A pressure-reducing valve uses a spring-loaded spool to control the downstream pressure. If the downstream pressure is below the valve setting, the fluid flows freely from the inlet to the outlet. Note that there is an internal passageway from the outlet which transmits outlet pressure to the spool end opposite the spring. When the outlet (downstream) pressure increases to the valve setting, the spool moves to the right to partially block the outlet port. Just enough flow is passed to the outlet to maintain its preset pressure level. If the valve closes completely, leakage past the spool causes downstream pressure to build up above the valve setting. This is prevented from occurring because a continuous bleed to the tank is permitted via a separate drain line to the tank.

Reverse free flow through the valve is only possible if the pressure exceeds the valve setting.The valve then closes, thus making reverse flow impossible. Therefore, pressure-reducing valves are often equipped with a check valve for reverse free flow.

External forces acting onto a linear actuator increase the pressure between the pressure-reducing valve and the actuator. In some systems, it is therefore desirable to relieve excess fluid from the secondary system to the tank in order to maintain a constant downstream pressure, regardless of such external forces.

A reducing valve is normally open. It reads the downstream pressure. It has an externaldrain.This is represented by a line connected from the valve drain port to the tank. The symbol shows that the spring cavity has a drain to the tank.

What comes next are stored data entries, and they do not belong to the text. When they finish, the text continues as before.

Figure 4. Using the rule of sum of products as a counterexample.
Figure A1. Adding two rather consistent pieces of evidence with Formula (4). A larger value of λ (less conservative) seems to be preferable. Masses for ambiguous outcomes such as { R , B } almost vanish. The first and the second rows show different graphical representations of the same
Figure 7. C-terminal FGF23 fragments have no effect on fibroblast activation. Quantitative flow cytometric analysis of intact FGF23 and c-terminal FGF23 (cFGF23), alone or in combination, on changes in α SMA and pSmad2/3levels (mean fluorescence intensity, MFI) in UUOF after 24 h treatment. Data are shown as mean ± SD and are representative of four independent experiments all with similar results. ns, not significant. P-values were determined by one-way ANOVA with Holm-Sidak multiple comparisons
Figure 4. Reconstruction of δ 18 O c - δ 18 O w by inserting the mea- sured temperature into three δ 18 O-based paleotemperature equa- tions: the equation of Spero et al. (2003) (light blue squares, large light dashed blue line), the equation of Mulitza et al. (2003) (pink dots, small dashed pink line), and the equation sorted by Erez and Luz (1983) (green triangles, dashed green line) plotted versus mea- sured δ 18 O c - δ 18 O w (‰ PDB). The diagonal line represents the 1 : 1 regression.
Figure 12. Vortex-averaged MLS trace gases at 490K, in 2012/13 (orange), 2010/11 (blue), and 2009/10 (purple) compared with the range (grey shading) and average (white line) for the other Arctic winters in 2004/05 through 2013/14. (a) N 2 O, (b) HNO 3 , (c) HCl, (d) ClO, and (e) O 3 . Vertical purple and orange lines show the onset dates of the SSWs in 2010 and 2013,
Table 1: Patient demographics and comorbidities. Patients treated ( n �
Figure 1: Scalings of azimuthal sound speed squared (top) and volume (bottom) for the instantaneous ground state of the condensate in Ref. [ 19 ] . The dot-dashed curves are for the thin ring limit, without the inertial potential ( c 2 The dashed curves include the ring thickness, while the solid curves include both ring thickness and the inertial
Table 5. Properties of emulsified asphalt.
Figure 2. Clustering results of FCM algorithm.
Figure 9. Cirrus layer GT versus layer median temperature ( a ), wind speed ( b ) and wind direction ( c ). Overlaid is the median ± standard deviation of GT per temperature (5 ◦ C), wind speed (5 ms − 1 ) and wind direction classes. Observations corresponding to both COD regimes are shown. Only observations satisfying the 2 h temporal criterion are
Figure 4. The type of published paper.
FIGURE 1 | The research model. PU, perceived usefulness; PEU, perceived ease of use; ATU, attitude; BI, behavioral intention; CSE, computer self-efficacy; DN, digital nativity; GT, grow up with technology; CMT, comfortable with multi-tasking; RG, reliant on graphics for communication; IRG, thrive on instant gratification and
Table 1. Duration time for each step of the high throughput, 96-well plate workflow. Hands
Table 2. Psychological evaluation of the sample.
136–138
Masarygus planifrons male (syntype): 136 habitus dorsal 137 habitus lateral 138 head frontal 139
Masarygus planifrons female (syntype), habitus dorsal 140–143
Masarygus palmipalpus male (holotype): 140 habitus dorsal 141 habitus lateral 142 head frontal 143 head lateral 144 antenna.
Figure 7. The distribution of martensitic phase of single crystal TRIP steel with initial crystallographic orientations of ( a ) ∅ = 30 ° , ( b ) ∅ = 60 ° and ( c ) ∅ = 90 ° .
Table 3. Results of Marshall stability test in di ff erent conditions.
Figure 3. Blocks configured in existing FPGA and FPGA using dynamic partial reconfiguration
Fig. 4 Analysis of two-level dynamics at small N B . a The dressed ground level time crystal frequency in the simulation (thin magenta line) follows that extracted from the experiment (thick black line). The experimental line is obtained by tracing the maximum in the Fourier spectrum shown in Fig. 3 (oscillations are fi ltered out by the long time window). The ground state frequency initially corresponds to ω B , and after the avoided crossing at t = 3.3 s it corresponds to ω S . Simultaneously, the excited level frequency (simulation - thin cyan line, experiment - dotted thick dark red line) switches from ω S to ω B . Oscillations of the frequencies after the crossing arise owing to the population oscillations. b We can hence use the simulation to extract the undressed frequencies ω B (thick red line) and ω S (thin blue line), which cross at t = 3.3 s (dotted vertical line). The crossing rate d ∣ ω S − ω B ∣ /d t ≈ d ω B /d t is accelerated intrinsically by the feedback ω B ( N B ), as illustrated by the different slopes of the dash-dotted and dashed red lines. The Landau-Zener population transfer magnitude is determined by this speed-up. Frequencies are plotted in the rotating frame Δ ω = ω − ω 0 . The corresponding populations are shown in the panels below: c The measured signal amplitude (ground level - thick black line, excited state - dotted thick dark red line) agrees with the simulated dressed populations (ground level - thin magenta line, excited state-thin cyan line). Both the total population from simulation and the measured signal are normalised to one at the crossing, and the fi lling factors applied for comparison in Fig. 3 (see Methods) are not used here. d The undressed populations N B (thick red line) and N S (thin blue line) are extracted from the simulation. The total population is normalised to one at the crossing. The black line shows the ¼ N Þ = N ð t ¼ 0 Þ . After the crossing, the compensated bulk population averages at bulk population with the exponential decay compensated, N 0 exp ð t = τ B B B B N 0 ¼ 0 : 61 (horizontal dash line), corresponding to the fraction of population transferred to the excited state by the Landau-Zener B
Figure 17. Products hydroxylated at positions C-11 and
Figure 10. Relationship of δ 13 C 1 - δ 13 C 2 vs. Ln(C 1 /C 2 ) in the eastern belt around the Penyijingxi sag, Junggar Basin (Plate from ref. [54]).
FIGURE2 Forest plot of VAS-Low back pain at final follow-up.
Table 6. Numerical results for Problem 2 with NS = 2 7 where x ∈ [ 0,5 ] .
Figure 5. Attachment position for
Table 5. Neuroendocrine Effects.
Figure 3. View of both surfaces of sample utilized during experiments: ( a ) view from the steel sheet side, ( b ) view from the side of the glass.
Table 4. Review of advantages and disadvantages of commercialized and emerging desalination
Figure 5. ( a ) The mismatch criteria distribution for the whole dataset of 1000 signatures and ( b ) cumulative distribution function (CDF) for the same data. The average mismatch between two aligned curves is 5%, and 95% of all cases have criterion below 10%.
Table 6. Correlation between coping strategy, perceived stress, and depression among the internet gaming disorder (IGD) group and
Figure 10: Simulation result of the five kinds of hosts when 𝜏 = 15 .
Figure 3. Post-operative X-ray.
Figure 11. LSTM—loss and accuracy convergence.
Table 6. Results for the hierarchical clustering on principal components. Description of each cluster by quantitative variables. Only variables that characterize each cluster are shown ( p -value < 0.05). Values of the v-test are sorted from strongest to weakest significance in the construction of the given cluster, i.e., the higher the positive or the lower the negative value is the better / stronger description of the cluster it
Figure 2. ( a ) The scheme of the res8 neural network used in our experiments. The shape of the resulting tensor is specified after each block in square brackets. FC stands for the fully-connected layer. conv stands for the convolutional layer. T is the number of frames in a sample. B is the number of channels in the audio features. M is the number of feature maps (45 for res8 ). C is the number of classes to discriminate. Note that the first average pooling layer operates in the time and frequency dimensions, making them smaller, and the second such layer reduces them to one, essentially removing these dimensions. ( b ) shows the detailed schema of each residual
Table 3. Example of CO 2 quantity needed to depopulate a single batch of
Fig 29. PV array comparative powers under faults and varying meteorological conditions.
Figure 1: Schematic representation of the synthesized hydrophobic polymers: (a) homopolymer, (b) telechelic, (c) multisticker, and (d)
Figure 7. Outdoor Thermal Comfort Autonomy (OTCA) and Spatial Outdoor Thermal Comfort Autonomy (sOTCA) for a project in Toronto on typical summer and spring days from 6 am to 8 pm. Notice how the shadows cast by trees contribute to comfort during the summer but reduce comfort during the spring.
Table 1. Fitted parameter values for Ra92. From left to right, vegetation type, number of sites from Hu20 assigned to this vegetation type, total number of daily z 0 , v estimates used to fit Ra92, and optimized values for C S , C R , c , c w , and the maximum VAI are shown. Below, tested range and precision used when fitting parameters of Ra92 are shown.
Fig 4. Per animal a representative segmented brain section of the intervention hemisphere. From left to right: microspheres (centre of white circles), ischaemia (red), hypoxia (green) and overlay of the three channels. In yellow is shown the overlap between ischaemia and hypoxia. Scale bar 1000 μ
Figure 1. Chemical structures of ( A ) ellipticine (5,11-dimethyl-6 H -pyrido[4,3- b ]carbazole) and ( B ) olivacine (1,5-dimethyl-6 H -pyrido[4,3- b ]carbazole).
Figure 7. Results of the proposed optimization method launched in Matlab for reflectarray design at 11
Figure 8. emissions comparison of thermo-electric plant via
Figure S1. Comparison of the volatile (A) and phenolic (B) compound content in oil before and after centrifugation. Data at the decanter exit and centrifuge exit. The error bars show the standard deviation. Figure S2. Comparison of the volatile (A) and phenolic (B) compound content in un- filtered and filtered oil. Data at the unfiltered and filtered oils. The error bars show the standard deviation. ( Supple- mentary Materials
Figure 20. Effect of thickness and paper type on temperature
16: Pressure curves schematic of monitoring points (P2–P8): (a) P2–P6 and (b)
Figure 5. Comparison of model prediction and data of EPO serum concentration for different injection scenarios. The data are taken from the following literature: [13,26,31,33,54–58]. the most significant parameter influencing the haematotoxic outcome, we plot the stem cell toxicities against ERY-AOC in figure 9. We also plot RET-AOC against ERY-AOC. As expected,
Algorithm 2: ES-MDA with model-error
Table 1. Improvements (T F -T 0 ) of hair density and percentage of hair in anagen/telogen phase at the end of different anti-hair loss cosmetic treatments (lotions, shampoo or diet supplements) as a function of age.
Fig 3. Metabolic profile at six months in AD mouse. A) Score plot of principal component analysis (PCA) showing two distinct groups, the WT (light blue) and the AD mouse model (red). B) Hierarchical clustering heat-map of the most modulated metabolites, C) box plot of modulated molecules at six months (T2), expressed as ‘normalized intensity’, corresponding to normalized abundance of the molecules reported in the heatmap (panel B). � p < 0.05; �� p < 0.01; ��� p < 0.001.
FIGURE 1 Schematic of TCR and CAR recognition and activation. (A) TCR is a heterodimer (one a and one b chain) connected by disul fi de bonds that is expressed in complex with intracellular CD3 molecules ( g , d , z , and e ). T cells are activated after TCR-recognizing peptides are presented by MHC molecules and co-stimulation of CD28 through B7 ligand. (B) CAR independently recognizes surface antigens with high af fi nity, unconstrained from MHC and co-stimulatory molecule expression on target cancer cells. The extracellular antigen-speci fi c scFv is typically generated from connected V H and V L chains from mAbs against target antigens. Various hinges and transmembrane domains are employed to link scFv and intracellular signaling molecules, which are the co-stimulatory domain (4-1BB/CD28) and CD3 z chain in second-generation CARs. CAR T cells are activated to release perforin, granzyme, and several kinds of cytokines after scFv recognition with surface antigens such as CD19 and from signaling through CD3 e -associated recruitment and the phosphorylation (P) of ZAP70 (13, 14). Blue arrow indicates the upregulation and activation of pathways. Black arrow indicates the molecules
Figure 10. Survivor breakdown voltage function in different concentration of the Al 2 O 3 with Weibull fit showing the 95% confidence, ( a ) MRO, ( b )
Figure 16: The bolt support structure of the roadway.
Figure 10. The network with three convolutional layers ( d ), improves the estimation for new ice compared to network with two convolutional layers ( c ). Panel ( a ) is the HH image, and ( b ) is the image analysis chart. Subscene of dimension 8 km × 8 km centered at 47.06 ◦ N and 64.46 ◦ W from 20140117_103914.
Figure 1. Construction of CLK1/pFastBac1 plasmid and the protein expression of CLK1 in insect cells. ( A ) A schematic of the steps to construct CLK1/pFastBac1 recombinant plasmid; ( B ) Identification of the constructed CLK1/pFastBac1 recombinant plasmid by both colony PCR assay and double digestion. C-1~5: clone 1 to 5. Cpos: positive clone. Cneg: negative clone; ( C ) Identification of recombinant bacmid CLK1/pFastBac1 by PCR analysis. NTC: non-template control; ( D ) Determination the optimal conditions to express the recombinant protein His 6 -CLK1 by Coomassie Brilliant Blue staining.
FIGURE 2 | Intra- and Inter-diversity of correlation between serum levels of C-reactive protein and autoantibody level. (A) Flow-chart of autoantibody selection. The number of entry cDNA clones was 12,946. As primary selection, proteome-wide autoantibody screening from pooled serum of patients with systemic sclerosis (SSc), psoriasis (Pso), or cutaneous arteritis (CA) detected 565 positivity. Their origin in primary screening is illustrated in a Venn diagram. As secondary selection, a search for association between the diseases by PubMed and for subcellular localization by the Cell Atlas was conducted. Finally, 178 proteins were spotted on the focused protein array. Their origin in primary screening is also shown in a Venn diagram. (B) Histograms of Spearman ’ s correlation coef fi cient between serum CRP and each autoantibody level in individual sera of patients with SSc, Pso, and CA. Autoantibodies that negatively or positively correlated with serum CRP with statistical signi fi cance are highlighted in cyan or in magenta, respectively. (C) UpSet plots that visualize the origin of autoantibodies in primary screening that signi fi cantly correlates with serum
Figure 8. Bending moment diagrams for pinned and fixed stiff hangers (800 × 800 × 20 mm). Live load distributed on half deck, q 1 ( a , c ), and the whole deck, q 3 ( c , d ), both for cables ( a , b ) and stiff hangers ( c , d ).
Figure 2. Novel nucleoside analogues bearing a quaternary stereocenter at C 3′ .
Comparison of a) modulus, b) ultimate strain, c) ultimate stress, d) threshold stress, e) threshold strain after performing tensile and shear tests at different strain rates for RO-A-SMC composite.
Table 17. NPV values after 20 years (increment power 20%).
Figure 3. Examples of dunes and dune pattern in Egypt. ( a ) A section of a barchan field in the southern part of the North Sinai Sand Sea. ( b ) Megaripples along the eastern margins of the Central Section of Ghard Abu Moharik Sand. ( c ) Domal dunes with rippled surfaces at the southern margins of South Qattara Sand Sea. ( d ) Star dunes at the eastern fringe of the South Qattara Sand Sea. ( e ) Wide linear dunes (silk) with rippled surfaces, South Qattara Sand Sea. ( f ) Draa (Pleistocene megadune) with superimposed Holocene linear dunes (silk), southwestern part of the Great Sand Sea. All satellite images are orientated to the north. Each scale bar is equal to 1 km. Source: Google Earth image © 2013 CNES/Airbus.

Figure 1.9 shows an application for a pressure-reducing valve. Here two cylinders are connected in parallel. The circuit is designed to operate at a maximum pressure p1, which is determined by the relief valve setting. This is the maximum pressure at which cylinder 1 operates. By the function of the machine, cylinder2 is limited to pressurep2 (p2<p1).This can be accomplished by placing a pressure-reducing valve in the circuit in the location shown in Fig. 1.9.If the pressure in the cylinder2 circuit rises above p2, the pressure-reducing valve closes partially to create a pressure drop across the valve. The valve then maintains the pressure drop so that the outlet pressure is not allowed to rise above p2 setting.
The disadvantage of this method is that the pressure drop across the reducing valve represents the lost energy that is being converted into heat. If the pressure setting of the reducing valve is set very low relative to the pressure in the rest of the system, the pressure drop is very high, resulting in excessive heating of the fluid. When the hydraulic oil becomes too hot, its viscosity reduces causing increased component wear.